Physicians Mutual
- Company type: Privately held
- Industry: Insurance
- Founded: 1902; 124 years ago
- Founder: Edwin E. Elliott
- Headquarters: Omaha, Nebraska
- Website: physiciansmutual.com

= Physicians Mutual =

Mutual insurance company

Physicians Mutual is a mutual insurance company headquartered in Omaha, Nebraska, United States. It consists of Physicians Mutual Insurance Company and Physicians Life Insurance Company.

Today the company offers a variety of insurance products, Medicare, Medigap, Medicare Supplement, Dental InsuranceTerm Life Insurance, Whole Life Insurance, and cancer and funeral pre-planning services. In 2022, it began to offer Pet Insurance.
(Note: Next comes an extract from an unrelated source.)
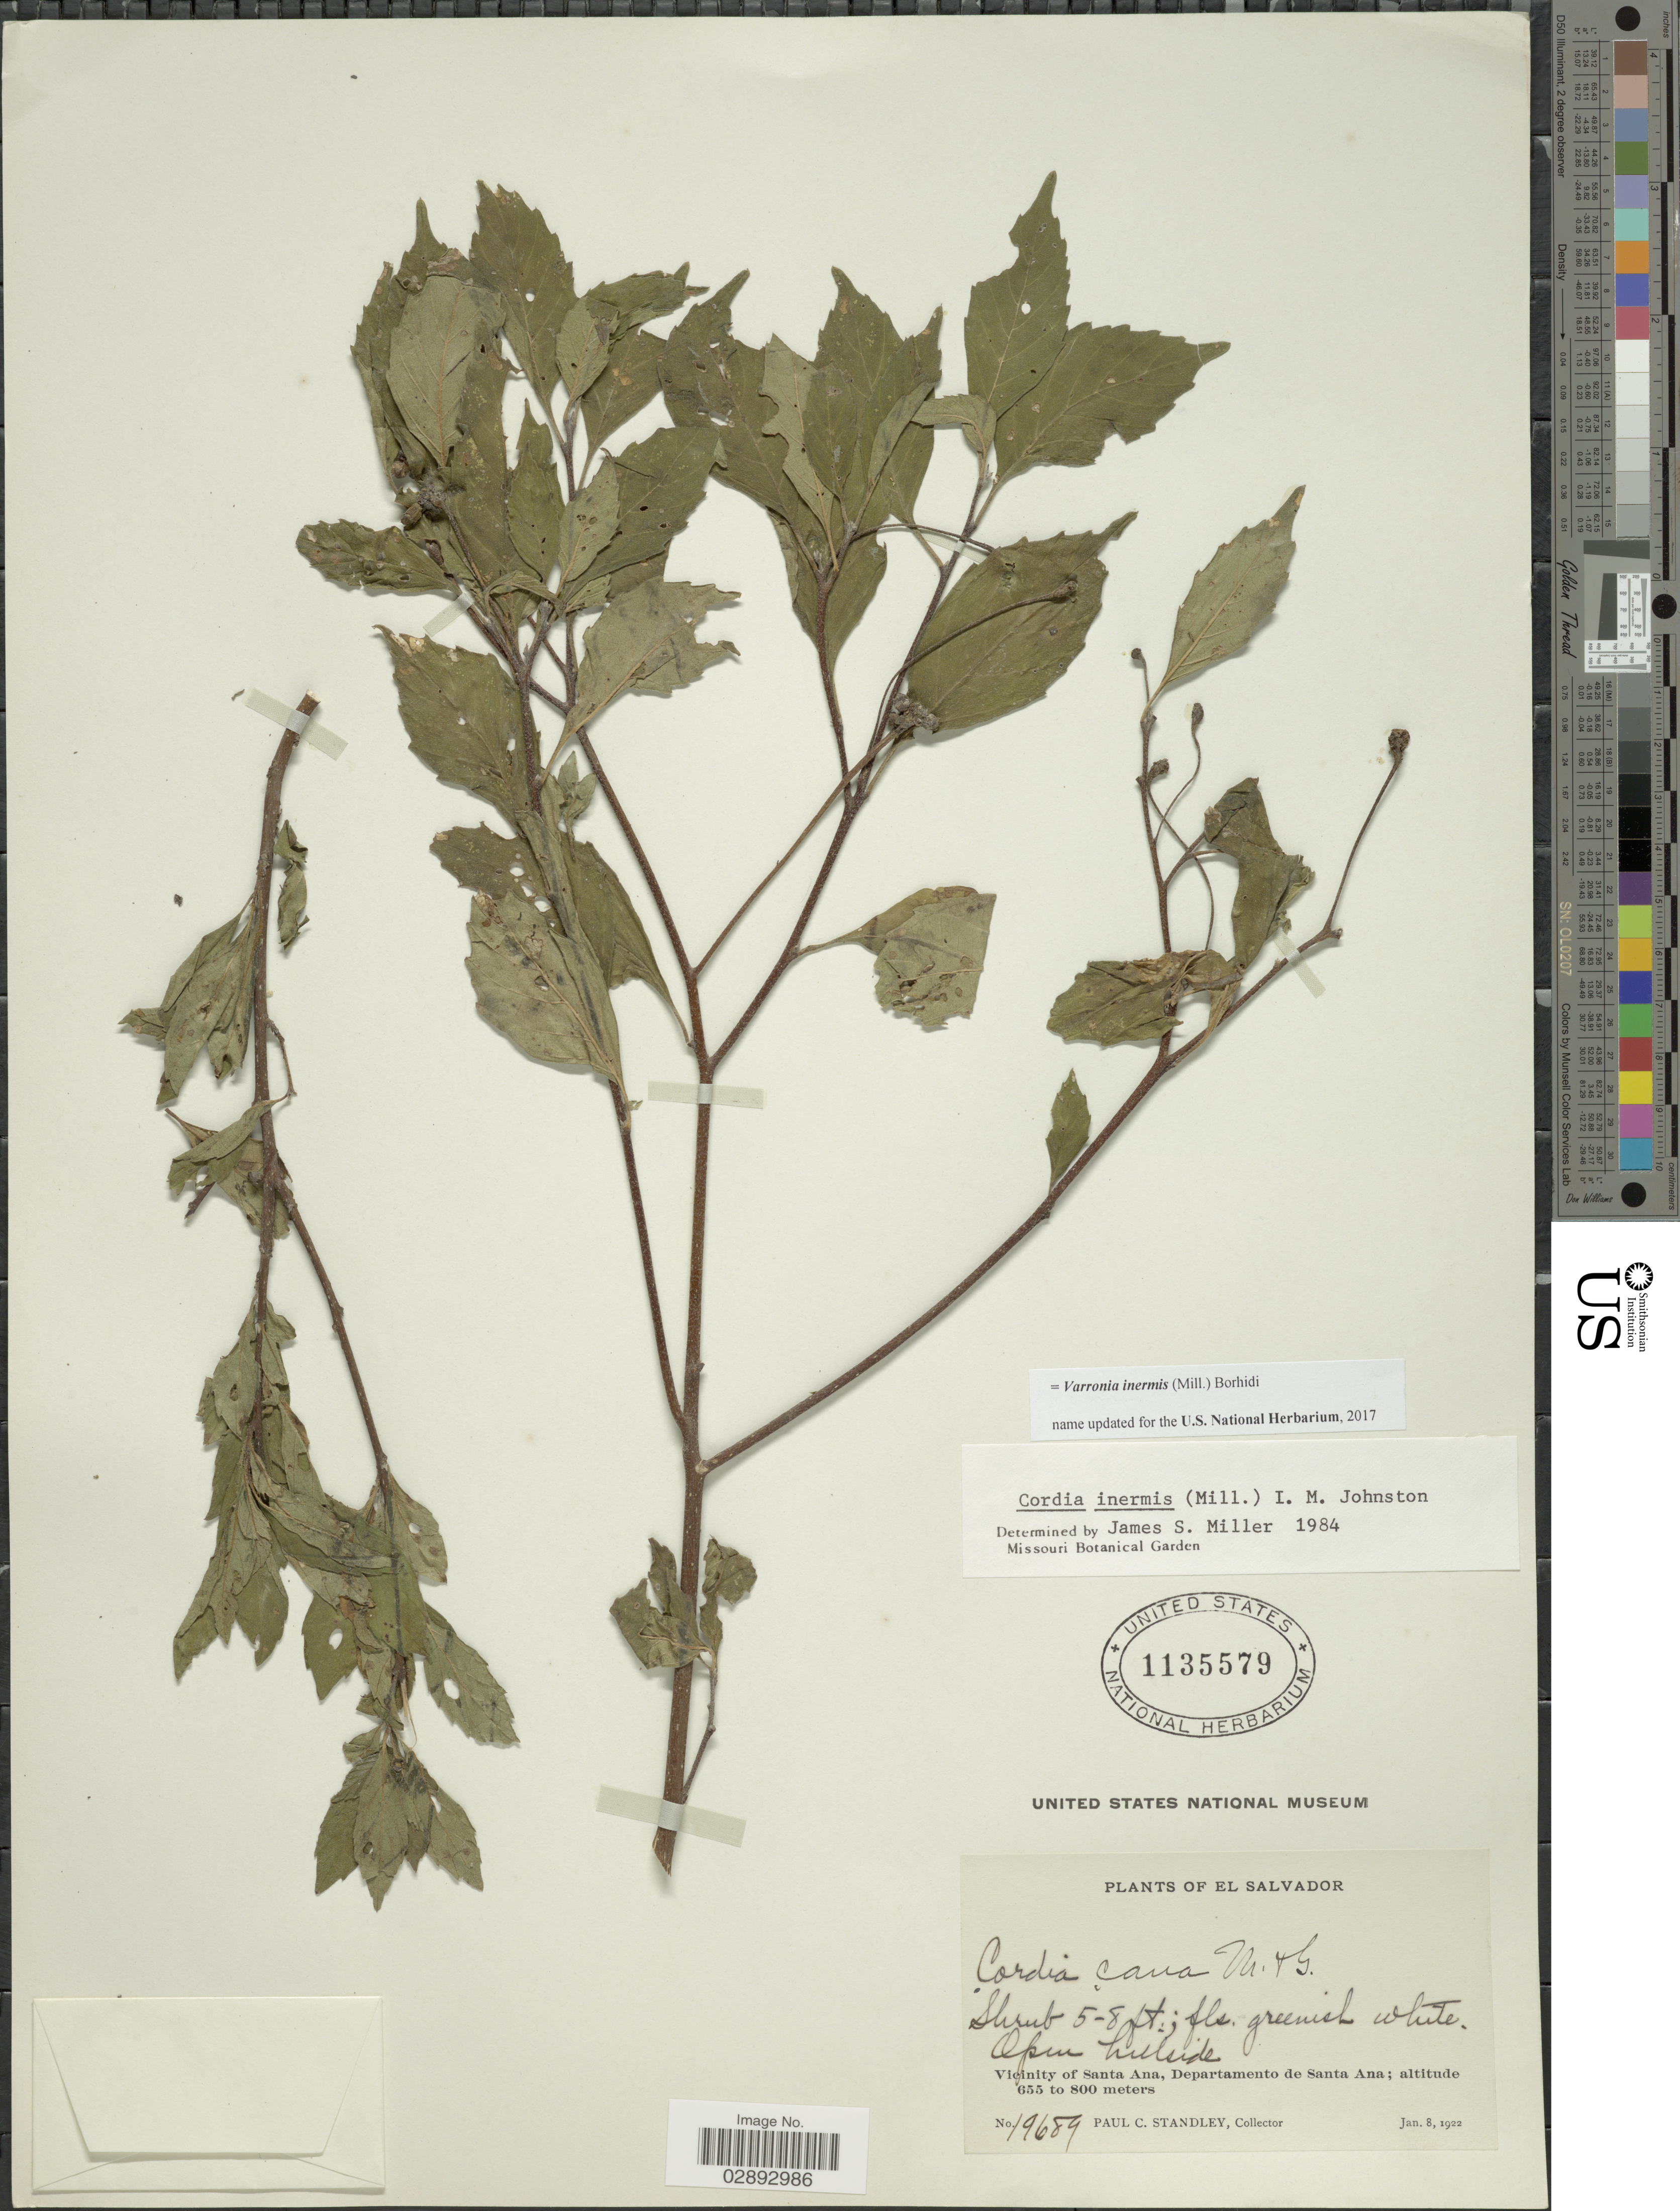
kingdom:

The company holds over US$4 billion in assets and employs over 1000 people, and has Rob Reed as its president and chief executive officer.

== History ==

- 1902 - Founded as Physicians Mutual Insurance Company by Edwin E. Elliott, Physicians Mutual began by selling health insurance to medical professionals.
- 1962 - Policies were offered to the general public.
- 1970 - The company expanded into life insurance when it founded Physicians Life Insurance Company.
- 2012 - To better address the increasing demands of funeral home owners and the families they represent, the company joined the funeral pre-planning business.
- 2019 - Physicians Mutual Insurance Company introduced a new marketing advertisement featuring comedic actor John Michael Higgins.